USANDO LA INFORMACIÓN:
• 1. Explica por qué, según el fragmento sobre los bestiarios medievales, las obras que los autores medievales escribían sobre animales recibían el nombre de bestiarios.
• 2. Transcribe literalmente el fragmento sobre los bestiarios medievales comenzando por "Cuando los autores" y continuando hasta "terráqueo y espiritual.".

FRAGMENTO PROPORCIONADO:
Cuando los autores medievales de cultura libresca escribían sobre animales, lo hacían sobre modelos clásicos, y a las obras resultantes las llamaban bestiarios, colecciones de bestias. Quede claro que un Bestiarium era justo lo contrario de lo que debería ser literatura sobre animales. El punto de partida que contemplaban era, en la Antigûedad grecolatina, la obra de los autores clásicos como Plinio (Historia Natural) o Eliano (Historia de los animales), que elaboraron conjuntos de noticias sobre fauna observada, vista, entrevista, relatada, imaginada o abiertamente legendaria y daban detalles curiosos de aquellos dudosos ejemplares. Estas anotaciones de Zoología peregrina seguían la rutina aristotélica sin conmover un ápice su antiguo edificio de conocimiento: el mundo animal reflejaba el humano, terráqueo y espiritual.

DATOS DE ENTRADA:

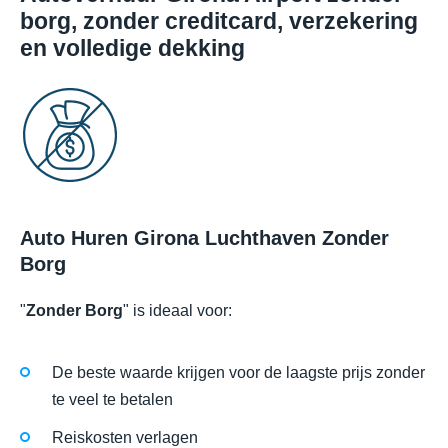
borg, zonder creditcard, verzekering
en volledige dekking
Auto Huren Girona Luchthaven Zonder
Borg
"
Zonder Borg
" is ideaal voor:
De beste waarde krijgen voor de laagste prijs zonder
te veel te betalen
Reiskosten verlagen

EJERCICIO RESUELTO:
• 1. Recibían ese nombre porque eran colecciones de bestias. Los autores medievales de cultura libresca escribían sobre animales siguiendo modelos clásicos, y a las obras resultantes las llamaban bestiarios.

• 2.
Cuando los autores medievales de cultura libresca escribían sobre animales, lo hacían sobre modelos clásicos, y a las obras resultantes las llamaban bestiarios, colecciones de bestias. Quede claro que un Bestiarium era justo lo contrario de lo que debería ser literatura sobre animales. El punto de partida que contemplaban era, en la Antigûedad grecolatina, la obra de los autores clásicos como Plinio (Historia Natural) o Eliano (Historia de los animales), que elaboraron conjuntos de noticias sobre fauna observada, vista, entrevista, relatada, imaginada o abiertamente legendaria y daban detalles curiosos de aquellos dudosos ejemplares. Estas anotaciones de Zoología peregrina seguían la rutina aristotélica sin conmover un ápice su antiguo edificio de conocimiento: el mundo animal reflejaba el humano, terráqueo y espiritual.